__Task brief__: The response should be an exact copy of the records, with the pictures removed.

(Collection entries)

------------------------------------

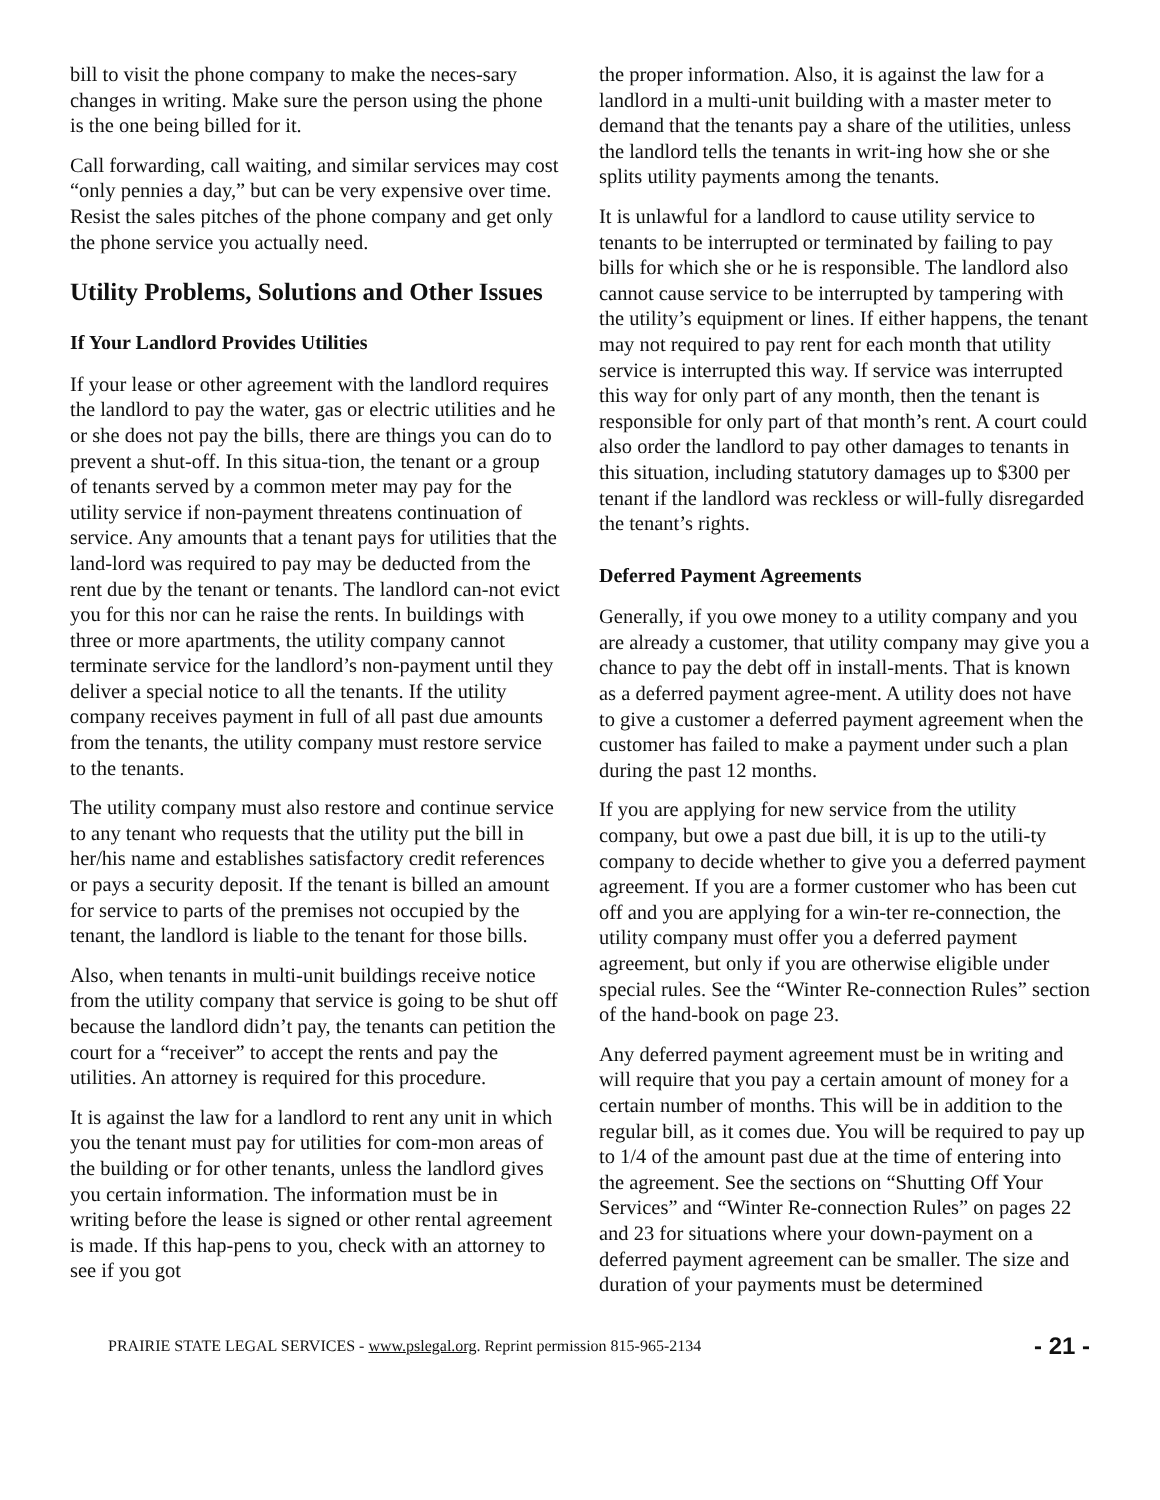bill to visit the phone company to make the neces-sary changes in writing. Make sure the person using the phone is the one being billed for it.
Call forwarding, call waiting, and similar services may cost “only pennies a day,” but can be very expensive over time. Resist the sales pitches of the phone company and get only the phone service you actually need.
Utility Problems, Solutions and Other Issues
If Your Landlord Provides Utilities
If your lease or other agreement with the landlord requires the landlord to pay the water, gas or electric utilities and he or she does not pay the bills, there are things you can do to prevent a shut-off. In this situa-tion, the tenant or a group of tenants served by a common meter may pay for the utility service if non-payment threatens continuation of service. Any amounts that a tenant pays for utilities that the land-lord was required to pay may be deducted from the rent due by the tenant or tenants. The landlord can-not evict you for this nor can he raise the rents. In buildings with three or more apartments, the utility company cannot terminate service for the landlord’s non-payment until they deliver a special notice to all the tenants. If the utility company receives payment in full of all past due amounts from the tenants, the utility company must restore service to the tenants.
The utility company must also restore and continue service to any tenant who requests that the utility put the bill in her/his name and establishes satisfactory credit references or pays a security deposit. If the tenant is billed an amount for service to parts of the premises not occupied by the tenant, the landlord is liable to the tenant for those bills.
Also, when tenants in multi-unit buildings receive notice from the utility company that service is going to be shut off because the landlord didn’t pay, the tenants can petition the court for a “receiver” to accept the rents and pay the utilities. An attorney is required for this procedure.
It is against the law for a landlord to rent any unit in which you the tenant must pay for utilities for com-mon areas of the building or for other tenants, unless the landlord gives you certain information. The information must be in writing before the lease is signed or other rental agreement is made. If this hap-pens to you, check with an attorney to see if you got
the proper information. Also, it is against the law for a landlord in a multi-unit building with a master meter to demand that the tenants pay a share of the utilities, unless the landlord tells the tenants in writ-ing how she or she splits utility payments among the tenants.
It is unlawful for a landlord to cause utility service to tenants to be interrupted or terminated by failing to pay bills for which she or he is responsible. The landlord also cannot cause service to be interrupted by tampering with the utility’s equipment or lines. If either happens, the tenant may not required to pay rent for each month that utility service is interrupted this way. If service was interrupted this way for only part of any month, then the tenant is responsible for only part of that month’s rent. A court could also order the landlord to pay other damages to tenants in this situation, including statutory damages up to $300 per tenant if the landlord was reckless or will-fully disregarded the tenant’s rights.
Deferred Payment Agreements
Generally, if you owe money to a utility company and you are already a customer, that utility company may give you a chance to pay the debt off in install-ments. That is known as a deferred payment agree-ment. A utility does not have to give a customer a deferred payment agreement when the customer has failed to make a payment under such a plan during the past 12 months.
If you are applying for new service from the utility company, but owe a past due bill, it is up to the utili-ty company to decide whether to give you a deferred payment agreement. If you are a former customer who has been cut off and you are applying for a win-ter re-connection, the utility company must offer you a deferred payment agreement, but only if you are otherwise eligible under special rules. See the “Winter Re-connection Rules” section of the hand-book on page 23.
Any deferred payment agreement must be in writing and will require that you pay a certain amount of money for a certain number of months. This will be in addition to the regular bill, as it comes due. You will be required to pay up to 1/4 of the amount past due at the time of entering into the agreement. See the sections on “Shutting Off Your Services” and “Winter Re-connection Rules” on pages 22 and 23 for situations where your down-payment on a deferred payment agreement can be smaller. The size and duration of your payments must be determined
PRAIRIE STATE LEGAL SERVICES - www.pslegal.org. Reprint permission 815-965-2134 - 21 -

------------------------------------

__Answer__:
bill to visit the phone company to make the neces-sary changes in writing. Make sure the person using the phone is the one being billed for it.
Call forwarding, call waiting, and similar services may cost “only pennies a day,” but can be very expensive over time. Resist the sales pitches of the phone company and get only the phone service you actually need.
Utility Problems, Solutions and Other Issues
If Your Landlord Provides Utilities
If your lease or other agreement with the landlord requires the landlord to pay the water, gas or electric utilities and he or she does not pay the bills, there are things you can do to prevent a shut-off. In this situa-tion, the tenant or a group of tenants served by a common meter may pay for the utility service if non-payment threatens continuation of service. Any amounts that a tenant pays for utilities that the land-lord was required to pay may be deducted from the rent due by the tenant or tenants. The landlord can-not evict you for this nor can he raise the rents. In buildings with three or more apartments, the utility company cannot terminate service for the landlord’s non-payment until they deliver a special notice to all the tenants. If the utility company receives payment in full of all past due amounts from the tenants, the utility company must restore service to the tenants.
The utility company must also restore and continue service to any tenant who requests that the utility put the bill in her/his name and establishes satisfactory credit references or pays a security deposit. If the tenant is billed an amount for service to parts of the premises not occupied by the tenant, the landlord is liable to the tenant for those bills.
Also, when tenants in multi-unit buildings receive notice from the utility company that service is going to be shut off because the landlord didn’t pay, the tenants can petition the court for a “receiver” to accept the rents and pay the utilities. An attorney is required for this procedure.
It is against the law for a landlord to rent any unit in which you the tenant must pay for utilities for com-mon areas of the building or for other tenants, unless the landlord gives you certain information. The information must be in writing before the lease is signed or other rental agreement is made. If this hap-pens to you, check with an attorney to see if you got
the proper information. Also, it is against the law for a landlord in a multi-unit building with a master meter to demand that the tenants pay a share of the utilities, unless the landlord tells the tenants in writ-ing how she or she splits utility payments among the tenants.
It is unlawful for a landlord to cause utility service to tenants to be interrupted or terminated by failing to pay bills for which she or he is responsible. The landlord also cannot cause service to be interrupted by tampering with the utility’s equipment or lines. If either happens, the tenant may not required to pay rent for each month that utility service is interrupted this way. If service was interrupted this way for only part of any month, then the tenant is responsible for only part of that month’s rent. A court could also order the landlord to pay other damages to tenants in this situation, including statutory damages up to $300 per tenant if the landlord was reckless or will-fully disregarded the tenant’s rights.
Deferred Payment Agreements
Generally, if you owe money to a utility company and you are already a customer, that utility company may give you a chance to pay the debt off in install-ments. That is known as a deferred payment agree-ment. A utility does not have to give a customer a deferred payment agreement when the customer has failed to make a payment under such a plan during the past 12 months.
If you are applying for new service from the utility company, but owe a past due bill, it is up to the utili-ty company to decide whether to give you a deferred payment agreement. If you are a former customer who has been cut off and you are applying for a win-ter re-connection, the utility company must offer you a deferred payment agreement, but only if you are otherwise eligible under special rules. See the “Winter Re-connection Rules” section of the hand-book on page 23.
Any deferred payment agreement must be in writing and will require that you pay a certain amount of money for a certain number of months. This will be in addition to the regular bill, as it comes due. You will be required to pay up to 1/4 of the amount past due at the time of entering into the agreement. See the sections on “Shutting Off Your Services” and “Winter Re-connection Rules” on pages 22 and 23 for situations where your down-payment on a deferred payment agreement can be smaller. The size and duration of your payments must be determined
PRAIRIE STATE LEGAL SERVICES - www.pslegal.org. Reprint permission 815-965-2134 - 21 -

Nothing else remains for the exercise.